Many studies have proven the importance of play in child development. They show that play is essential for children’s healthy development, regardless of their age.
Children learn about the world through play. They discover how to solve problems and interact with others. They learn how to express their thoughts and feelings, as well as resolve conflicts.
Children develop language and literacy through play. They also understand and adopt social rules and expectations.
Free play encourages kids to use their imagination and all their senses – sight, smell, hearing, touch, and taste. They experiment with different situations and consequences in the safety of their play.
The ability to discover the world in such a protected environment benefits children’s development on every level.
The Importance of Recess and Play in Child Development
In 2001, the No Child Left Behind Act was introduced. It emphasizes the testing scores of school children. Since then, as many as 40% of school districts in the United States have reduced school recess.
Nevertheless, recess is essential for a child’s development and health. Moreover, according to recent research, recess helps students perform better in the classroom.
Researchers believe that children can learn and achieve far more in considerably less time when they have adequately allotted breaks. Thus, children need more play time to achieve better success at school.
Reducing the amount of Elementary school recess has a negative impact on children’s engagement. Furthermore, it threatens to aggravate the childhood obesity problem.
Childhood obesity rates have been constantly growing over the last 30 years. Around 17% of children in the U.S. are obese today.
Unfortunately, it seems that even the scientific findings suggesting that children need more play time can do little to save the recess in schools nationwide today.
European Recess Model
Some schools are beginning to look at overseas examples of good practice, however.
Eagle Mountain Elementary School in Fort Worth, Texas, for example, is taking playtime during recess seriously.
The school tripled recess time from 20 minutes a day to a full hour. Teachers claim that their students are less distracted, more focused and more successful as a result.
Eagle Mountain Elementary School found the inspiration in Finland’s education system.
Namely, schools in Finland provide their students with 75 minutes of recess over the course of a school day. In comparison, US students spend an average of only 27 minutes a day playing outside.
Longer recess contributes to better health and testing results of Finish students when compared with their American peers.
Both Children and Adults Need More Play Time
In his book, Lifelong Kindergarten, the educational technology expert Mitchel Resnick argues that the rest of school (even the rest of life) should be more like kindergarten.

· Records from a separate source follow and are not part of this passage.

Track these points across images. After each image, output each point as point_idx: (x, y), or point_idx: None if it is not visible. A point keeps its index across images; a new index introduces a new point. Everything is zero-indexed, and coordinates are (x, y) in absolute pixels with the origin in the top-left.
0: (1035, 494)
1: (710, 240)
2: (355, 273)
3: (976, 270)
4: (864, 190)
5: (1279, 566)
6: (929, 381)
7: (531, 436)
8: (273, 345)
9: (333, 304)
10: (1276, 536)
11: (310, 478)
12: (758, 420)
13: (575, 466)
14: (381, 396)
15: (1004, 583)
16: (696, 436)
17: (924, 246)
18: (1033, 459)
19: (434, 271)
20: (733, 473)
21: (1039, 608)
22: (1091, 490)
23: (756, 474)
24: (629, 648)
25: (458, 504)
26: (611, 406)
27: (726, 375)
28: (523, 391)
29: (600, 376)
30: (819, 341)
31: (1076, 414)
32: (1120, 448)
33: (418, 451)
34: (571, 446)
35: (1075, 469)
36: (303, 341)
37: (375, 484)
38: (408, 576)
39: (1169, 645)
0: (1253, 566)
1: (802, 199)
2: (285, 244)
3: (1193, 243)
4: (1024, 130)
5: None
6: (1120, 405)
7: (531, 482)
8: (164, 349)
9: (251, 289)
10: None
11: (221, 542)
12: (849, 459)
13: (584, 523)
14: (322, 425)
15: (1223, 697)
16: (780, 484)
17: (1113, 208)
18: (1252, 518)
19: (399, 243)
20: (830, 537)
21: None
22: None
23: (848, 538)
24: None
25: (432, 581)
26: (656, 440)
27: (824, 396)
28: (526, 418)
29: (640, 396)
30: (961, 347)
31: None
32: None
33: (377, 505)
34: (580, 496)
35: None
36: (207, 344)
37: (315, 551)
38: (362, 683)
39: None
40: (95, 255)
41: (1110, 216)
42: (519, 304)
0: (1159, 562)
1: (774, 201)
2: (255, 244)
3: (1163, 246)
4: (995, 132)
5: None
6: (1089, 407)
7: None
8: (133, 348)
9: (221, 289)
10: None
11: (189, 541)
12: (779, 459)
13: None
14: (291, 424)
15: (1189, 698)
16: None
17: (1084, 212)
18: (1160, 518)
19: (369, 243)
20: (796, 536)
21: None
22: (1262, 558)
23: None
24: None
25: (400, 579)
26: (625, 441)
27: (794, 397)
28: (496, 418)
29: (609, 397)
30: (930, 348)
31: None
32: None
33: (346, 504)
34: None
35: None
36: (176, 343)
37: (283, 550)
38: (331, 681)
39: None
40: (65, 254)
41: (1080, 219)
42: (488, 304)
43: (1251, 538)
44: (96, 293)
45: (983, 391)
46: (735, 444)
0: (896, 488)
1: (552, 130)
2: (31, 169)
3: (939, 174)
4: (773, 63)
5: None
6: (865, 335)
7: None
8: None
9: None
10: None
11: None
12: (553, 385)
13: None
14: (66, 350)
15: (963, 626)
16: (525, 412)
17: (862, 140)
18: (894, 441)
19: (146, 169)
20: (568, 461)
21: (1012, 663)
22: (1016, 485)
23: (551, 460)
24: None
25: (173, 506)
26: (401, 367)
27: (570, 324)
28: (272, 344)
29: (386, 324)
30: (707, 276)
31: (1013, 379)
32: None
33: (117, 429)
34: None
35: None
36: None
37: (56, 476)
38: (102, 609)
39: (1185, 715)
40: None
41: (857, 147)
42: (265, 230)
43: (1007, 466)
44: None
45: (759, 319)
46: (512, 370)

According to the author, creativity is one of the most critical skills we need to learn if we want to thrive in today’s ever-changing world. Moreover, the best way to boost our creativity is through play, just as kids in kindergarten (should) do.
Children need more play time to develop, learn, and grow. They need to be allowed to do their childhood work.
It’s essential for schools and parents to acknowledge the importance of play in child development.
What do you think about this? Should schools allow more play and recess time? What can we, parents, do to allow more play?